» Contour annotation records
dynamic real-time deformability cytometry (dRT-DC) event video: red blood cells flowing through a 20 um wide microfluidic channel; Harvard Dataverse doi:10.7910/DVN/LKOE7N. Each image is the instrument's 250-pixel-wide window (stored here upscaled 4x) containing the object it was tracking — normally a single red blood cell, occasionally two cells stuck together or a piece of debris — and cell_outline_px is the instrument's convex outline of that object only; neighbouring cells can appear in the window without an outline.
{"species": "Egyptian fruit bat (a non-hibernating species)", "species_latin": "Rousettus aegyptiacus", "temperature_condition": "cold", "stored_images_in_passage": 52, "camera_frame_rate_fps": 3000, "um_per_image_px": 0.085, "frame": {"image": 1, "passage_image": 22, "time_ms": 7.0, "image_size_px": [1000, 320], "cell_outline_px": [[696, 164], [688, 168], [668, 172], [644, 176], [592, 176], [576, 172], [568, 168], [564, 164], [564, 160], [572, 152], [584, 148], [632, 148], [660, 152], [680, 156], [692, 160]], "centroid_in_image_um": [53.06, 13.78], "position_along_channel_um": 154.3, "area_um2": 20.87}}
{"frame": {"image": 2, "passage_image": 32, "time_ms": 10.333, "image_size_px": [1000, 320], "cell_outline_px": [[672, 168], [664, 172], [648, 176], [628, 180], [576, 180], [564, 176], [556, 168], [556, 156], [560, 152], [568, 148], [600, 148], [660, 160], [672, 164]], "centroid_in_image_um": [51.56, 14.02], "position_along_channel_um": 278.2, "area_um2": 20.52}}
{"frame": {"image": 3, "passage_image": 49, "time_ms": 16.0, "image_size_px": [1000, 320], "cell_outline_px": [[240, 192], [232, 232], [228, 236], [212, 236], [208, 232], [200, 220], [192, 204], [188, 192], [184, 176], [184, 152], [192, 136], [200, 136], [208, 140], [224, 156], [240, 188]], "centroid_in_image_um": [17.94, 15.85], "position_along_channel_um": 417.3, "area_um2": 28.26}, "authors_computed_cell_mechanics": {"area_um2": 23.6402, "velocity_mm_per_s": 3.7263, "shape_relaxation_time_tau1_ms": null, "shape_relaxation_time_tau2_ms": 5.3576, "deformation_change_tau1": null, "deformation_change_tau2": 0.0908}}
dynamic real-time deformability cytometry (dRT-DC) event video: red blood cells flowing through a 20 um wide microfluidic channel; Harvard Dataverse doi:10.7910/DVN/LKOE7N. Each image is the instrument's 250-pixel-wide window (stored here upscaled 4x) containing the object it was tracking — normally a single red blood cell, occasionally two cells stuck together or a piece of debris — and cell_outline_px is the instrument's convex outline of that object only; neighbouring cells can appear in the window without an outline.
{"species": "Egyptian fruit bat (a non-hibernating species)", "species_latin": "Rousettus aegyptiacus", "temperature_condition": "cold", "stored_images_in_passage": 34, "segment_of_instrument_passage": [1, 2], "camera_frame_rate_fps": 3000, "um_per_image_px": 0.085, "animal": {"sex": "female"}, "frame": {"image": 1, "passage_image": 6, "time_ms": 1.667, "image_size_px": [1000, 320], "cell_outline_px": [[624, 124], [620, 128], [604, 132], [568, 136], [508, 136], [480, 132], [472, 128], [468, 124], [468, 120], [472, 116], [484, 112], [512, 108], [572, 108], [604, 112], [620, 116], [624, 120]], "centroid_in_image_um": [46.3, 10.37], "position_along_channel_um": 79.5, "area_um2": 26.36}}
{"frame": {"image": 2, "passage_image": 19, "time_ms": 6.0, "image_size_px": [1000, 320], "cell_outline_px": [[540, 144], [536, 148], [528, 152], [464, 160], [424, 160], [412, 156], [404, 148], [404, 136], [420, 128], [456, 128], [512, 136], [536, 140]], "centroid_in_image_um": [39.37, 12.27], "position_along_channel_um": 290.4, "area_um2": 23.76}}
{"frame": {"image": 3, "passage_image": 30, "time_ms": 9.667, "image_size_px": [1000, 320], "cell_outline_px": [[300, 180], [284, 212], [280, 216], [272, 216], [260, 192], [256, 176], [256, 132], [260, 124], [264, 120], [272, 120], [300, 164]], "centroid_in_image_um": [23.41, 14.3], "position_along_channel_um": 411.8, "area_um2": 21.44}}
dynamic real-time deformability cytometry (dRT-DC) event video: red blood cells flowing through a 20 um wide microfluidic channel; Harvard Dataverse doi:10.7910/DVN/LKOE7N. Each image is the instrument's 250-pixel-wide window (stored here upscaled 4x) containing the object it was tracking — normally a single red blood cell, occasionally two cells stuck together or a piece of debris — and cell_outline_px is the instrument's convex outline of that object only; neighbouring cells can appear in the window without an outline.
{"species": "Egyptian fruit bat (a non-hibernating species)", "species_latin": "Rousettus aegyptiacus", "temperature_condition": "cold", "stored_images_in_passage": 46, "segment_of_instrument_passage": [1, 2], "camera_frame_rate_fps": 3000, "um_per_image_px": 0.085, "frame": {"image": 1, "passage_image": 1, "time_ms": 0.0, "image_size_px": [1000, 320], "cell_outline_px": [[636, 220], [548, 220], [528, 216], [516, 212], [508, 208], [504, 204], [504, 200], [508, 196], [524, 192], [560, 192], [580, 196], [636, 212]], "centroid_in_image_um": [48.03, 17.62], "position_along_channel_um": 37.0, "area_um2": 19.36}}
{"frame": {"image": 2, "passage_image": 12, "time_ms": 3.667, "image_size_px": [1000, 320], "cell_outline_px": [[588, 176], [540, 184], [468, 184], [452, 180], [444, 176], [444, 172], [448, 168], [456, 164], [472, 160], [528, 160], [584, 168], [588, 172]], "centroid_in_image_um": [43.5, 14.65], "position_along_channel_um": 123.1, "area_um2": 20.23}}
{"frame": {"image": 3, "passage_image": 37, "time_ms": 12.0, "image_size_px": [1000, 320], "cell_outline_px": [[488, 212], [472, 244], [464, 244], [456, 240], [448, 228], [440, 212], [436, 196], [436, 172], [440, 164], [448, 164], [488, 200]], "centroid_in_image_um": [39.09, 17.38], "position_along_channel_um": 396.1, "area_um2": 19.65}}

» SET PROBLEM
Return all of the data exactly as it reads.

» COMPLETED TASK
dynamic real-time deformability cytometry (dRT-DC) event video: red blood cells flowing through a 20 um wide microfluidic channel; Harvard Dataverse doi:10.7910/DVN/LKOE7N. Each image is the instrument's 250-pixel-wide window (stored here upscaled 4x) containing the object it was tracking — normally a single red blood cell, occasionally two cells stuck together or a piece of debris — and cell_outline_px is the instrument's convex outline of that object only; neighbouring cells can appear in the window without an outline.
{"species": "Egyptian fruit bat (a non-hibernating species)", "species_latin": "Rousettus aegyptiacus", "temperature_condition": "cold", "stored_images_in_passage": 52, "camera_frame_rate_fps": 3000, "um_per_image_px": 0.085, "frame": {"image": 1, "passage_image": 22, "time_ms": 7.0, "image_size_px": [1000, 320], "cell_outline_px": [[696, 164], [688, 168], [668, 172], [644, 176], [592, 176], [576, 172], [568, 168], [564, 164], [564, 160], [572, 152], [584, 148], [632, 148], [660, 152], [680, 156], [692, 160]], "centroid_in_image_um": [53.06, 13.78], "position_along_channel_um": 154.3, "area_um2": 20.87}}
{"frame": {"image": 2, "passage_image": 32, "time_ms": 10.333, "image_size_px": [1000, 320], "cell_outline_px": [[672, 168], [664, 172], [648, 176], [628, 180], [576, 180], [564, 176], [556, 168], [556, 156], [560, 152], [568, 148], [600, 148], [660, 160], [672, 164]], "centroid_in_image_um": [51.56, 14.02], "position_along_channel_um": 278.2, "area_um2": 20.52}}
{"frame": {"image": 3, "passage_image": 49, "time_ms": 16.0, "image_size_px": [1000, 320], "cell_outline_px": [[240, 192], [232, 232], [228, 236], [212, 236], [208, 232], [200, 220], [192, 204], [188, 192], [184, 176], [184, 152], [192, 136], [200, 136], [208, 140], [224, 156], [240, 188]], "centroid_in_image_um": [17.94, 15.85], "position_along_channel_um": 417.3, "area_um2": 28.26}, "authors_computed_cell_mechanics": {"area_um2": 23.6402, "velocity_mm_per_s": 3.7263, "shape_relaxation_time_tau1_ms": null, "shape_relaxation_time_tau2_ms": 5.3576, "deformation_change_tau1": null, "deformation_change_tau2": 0.0908}}
dynamic real-time deformability cytometry (dRT-DC) event video: red blood cells flowing through a 20 um wide microfluidic channel; Harvard Dataverse doi:10.7910/DVN/LKOE7N. Each image is the instrument's 250-pixel-wide window (stored here upscaled 4x) containing the object it was tracking — normally a single red blood cell, occasionally two cells stuck together or a piece of debris — and cell_outline_px is the instrument's convex outline of that object only; neighbouring cells can appear in the window without an outline.
{"species": "Egyptian fruit bat (a non-hibernating species)", "species_latin": "Rousettus aegyptiacus", "temperature_condition": "cold", "stored_images_in_passage": 34, "segment_of_instrument_passage": [1, 2], "camera_frame_rate_fps": 3000, "um_per_image_px": 0.085, "animal": {"sex": "female"}, "frame": {"image": 1, "passage_image": 6, "time_ms": 1.667, "image_size_px": [1000, 320], "cell_outline_px": [[624, 124], [620, 128], [604, 132], [568, 136], [508, 136], [480, 132], [472, 128], [468, 124], [468, 120], [472, 116], [484, 112], [512, 108], [572, 108], [604, 112], [620, 116], [624, 120]], "centroid_in_image_um": [46.3, 10.37], "position_along_channel_um": 79.5, "area_um2": 26.36}}
{"frame": {"image": 2, "passage_image": 19, "time_ms": 6.0, "image_size_px": [1000, 320], "cell_outline_px": [[540, 144], [536, 148], [528, 152], [464, 160], [424, 160], [412, 156], [404, 148], [404, 136], [420, 128], [456, 128], [512, 136], [536, 140]], "centroid_in_image_um": [39.37, 12.27], "position_along_channel_um": 290.4, "area_um2": 23.76}}
{"frame": {"image": 3, "passage_image": 30, "time_ms": 9.667, "image_size_px": [1000, 320], "cell_outline_px": [[300, 180], [284, 212], [280, 216], [272, 216], [260, 192], [256, 176], [256, 132], [260, 124], [264, 120], [272, 120], [300, 164]], "centroid_in_image_um": [23.41, 14.3], "position_along_channel_um": 411.8, "area_um2": 21.44}}
dynamic real-time deformability cytometry (dRT-DC) event video: red blood cells flowing through a 20 um wide microfluidic channel; Harvard Dataverse doi:10.7910/DVN/LKOE7N. Each image is the instrument's 250-pixel-wide window (stored here upscaled 4x) containing the object it was tracking — normally a single red blood cell, occasionally two cells stuck together or a piece of debris — and cell_outline_px is the instrument's convex outline of that object only; neighbouring cells can appear in the window without an outline.
{"species": "Egyptian fruit bat (a non-hibernating species)", "species_latin": "Rousettus aegyptiacus", "temperature_condition": "cold", "stored_images_in_passage": 46, "segment_of_instrument_passage": [1, 2], "camera_frame_rate_fps": 3000, "um_per_image_px": 0.085, "frame": {"image": 1, "passage_image": 1, "time_ms": 0.0, "image_size_px": [1000, 320], "cell_outline_px": [[636, 220], [548, 220], [528, 216], [516, 212], [508, 208], [504, 204], [504, 200], [508, 196], [524, 192], [560, 192], [580, 196], [636, 212]], "centroid_in_image_um": [48.03, 17.62], "position_along_channel_um": 37.0, "area_um2": 19.36}}
{"frame": {"image": 2, "passage_image": 12, "time_ms": 3.667, "image_size_px": [1000, 320], "cell_outline_px": [[588, 176], [540, 184], [468, 184], [452, 180], [444, 176], [444, 172], [448, 168], [456, 164], [472, 160], [528, 160], [584, 168], [588, 172]], "centroid_in_image_um": [43.5, 14.65], "position_along_channel_um": 123.1, "area_um2": 20.23}}
{"frame": {"image": 3, "passage_image": 37, "time_ms": 12.0, "image_size_px": [1000, 320], "cell_outline_px": [[488, 212], [472, 244], [464, 244], [456, 240], [448, 228], [440, 212], [436, 196], [436, 172], [440, 164], [448, 164], [488, 200]], "centroid_in_image_um": [39.09, 17.38], "position_along_channel_um": 396.1, "area_um2": 19.65}}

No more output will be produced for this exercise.